Ruth understood perfectly. She thought it probable that Lester had intimated to the coaches that it would be a nice thing to do. Certainly it was just the sort of thoughtful, generous act that she should expect of Lester.
Now that Lester was no longer playing, Ruth felt that the game had lost in interest. But it was soon over, and then Harvard undergraduates and graduates swarmed out on the field and proceeded to engage in the peculiar collegiate folk-dancing that symbolizes and celebrates victory. Behind the blaring brass band, which marched and countermarched, ranks of young men zigzagged tumultuously, passing at last, one after another in swift succession, under the crossbar of the goal while over it passed the equally swift procession of their hats—to be recovered or not, as the case might be, by the rightful owners. In this flinging away of cherished headgear there seemed to the observer an almost religious note of mad and joyous sacrifice, a note accented by the mystical dusk of the November afternoon that caused a lighted match to flare like an altar fire, and the end of a cigar to glow like a censer.

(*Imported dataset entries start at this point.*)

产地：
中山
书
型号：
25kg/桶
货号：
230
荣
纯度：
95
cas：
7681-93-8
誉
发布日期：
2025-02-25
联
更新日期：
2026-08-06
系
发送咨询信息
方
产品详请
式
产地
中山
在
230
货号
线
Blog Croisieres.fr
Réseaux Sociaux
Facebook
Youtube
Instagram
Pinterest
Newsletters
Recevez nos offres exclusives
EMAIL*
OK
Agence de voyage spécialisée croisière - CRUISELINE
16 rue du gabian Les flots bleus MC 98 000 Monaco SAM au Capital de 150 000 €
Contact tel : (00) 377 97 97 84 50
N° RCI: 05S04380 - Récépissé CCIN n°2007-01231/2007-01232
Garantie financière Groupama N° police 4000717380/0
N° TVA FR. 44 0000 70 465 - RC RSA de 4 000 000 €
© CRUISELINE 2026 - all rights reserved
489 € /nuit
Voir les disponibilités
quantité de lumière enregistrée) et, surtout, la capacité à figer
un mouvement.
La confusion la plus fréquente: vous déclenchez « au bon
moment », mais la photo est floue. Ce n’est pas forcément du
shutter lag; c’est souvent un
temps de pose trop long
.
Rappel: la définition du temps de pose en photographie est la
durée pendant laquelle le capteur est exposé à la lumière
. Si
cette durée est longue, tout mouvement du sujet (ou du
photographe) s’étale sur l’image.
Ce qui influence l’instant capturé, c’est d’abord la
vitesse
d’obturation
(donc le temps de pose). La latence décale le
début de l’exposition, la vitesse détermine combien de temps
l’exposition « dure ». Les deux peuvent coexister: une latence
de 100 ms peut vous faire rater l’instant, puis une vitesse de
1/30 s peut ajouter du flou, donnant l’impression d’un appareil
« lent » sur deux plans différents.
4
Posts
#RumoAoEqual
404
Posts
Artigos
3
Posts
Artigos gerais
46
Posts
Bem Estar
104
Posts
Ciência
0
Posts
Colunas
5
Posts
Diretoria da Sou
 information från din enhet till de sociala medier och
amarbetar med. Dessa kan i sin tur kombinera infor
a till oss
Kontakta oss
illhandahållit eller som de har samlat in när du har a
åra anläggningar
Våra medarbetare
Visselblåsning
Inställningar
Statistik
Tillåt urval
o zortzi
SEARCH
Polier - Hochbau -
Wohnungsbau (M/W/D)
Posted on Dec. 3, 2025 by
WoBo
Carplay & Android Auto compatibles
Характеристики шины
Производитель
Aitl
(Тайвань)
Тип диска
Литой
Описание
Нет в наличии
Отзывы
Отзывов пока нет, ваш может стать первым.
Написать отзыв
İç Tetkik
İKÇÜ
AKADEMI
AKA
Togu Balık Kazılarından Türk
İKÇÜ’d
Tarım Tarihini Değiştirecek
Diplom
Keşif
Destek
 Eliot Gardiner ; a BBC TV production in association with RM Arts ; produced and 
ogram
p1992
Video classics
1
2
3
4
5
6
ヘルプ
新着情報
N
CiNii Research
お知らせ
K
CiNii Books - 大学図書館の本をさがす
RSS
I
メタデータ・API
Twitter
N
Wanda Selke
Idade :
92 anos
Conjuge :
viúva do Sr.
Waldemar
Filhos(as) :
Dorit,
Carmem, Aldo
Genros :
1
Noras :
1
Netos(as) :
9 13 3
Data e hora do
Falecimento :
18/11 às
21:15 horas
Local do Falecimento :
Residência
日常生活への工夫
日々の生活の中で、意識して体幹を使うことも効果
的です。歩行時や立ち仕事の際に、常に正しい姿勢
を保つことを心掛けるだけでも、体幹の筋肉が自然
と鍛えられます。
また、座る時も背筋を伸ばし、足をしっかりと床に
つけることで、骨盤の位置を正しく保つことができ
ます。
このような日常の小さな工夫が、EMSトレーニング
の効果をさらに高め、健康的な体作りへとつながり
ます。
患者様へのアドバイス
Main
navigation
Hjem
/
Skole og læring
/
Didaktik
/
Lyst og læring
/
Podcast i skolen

Ruth found the spectacle first ludicrous and then ridiculously emotional; she turned to David and saw what she interpreted as pious yearning in his eyes.
“David,” she said, giving him a little nudge, “you go down and throw your hat over the goal for me. I’ll wait here for you.”
“Would you mind? I’ll be right back.”
David was off instantly. Ruth watched him go springing down the tiers of seats, saw him sprint out on the field and get sucked into the mazes of the serpentining throng. She lost sight of him then and, raising her eyes, looked across the field to the sections that the Yale men and their friends occupied. A good many of them were stoically waiting to see the end of the demonstrations; they no longer waved their flags or raised their voices in fruitless cheers, but preserved a certain passive constancy in defeat that touched Ruth’s heart. “You poor things!” she thought. “It is hard, isn’t it? I’m glad I’m not feeling as you are.”
She was still contemplating them with this pharisaic yet not uncharitable thought when David rejoined her.